Saturday, 24 January 2009

Requiem for the Network: Second Stage

From October through to the end of November I worked on a text which would eventually form the basis for the series of posters Rathna would design for installation in the basement of the Akademie der Künste in Berlin as part of the Embedded Art show. As the main title for the piece was a parody of the title for an essay Jean Baudrillard wrote in the early 1970s – ‘Requiem for the Media’ which I first read in ‘For a Critique of the Political Economy of the Sign’ – I decided to add the subtitle ‘Six Degrees of Devastation’, which parodies the main formula of Stanley Milgram’s ‘Human Web’ experiments.

I had previously used a parody of Baudrillard’s title for one of my lectures at CSM, but in a slightly different form, referring to ‘networks’ in the plural rather than the singular. At the time I was more concerned with the way in which mainstream media networks appeared to be feeding into one another – a process that had begun during Operation Desert Storm and best reflected in the 300% rise in advertising rates imposed by CNN during their coverage of what has now become known as ‘Iraq 1’. Nearly two decades later, advertisers are pulling money out of mainstream TV as their main target audience – made up of males aged between 18 to 35 – drifts away into other parts of the network. It is also from this group that the majority of soldiers currently serving in Iraq and Afghanistan have traditionally been drawn. In 2004, the year of the previous election, two forms of human counting were still conducted on paper rather than digitally over the web: Nielsen ratings and the votes cast by US military personnel serving overseas.
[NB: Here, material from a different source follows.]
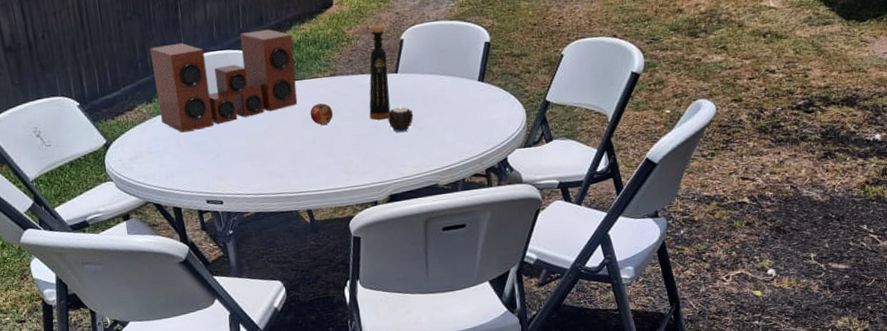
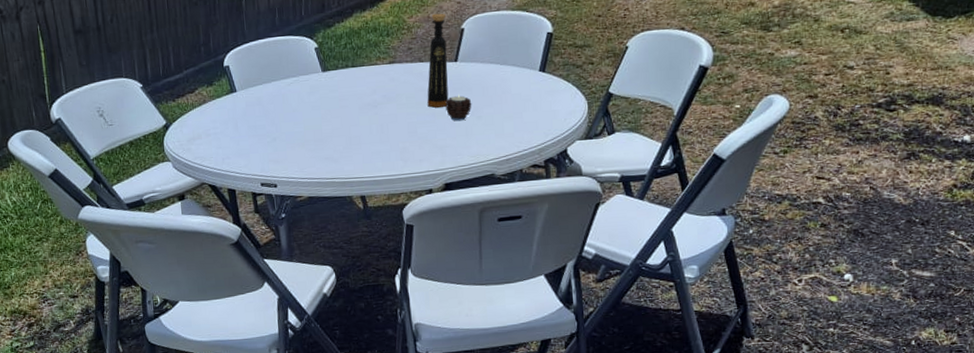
speaker: present [149,29,298,133] -> none [212,16,356,116]
fruit: present [310,103,333,126] -> none [367,90,390,112]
Today, however, increased interest in network theory and network practices has led me to believe that ‘the Network’ should now be referred to as a singular abstract entity in the same way that ‘the Media’ have always been worshipped as an abstract plurality: an electronic pantheon of Hindu deities serving one godhead through their many limbs and attributes. Today we have but the one true Network before us and must respond accordingly.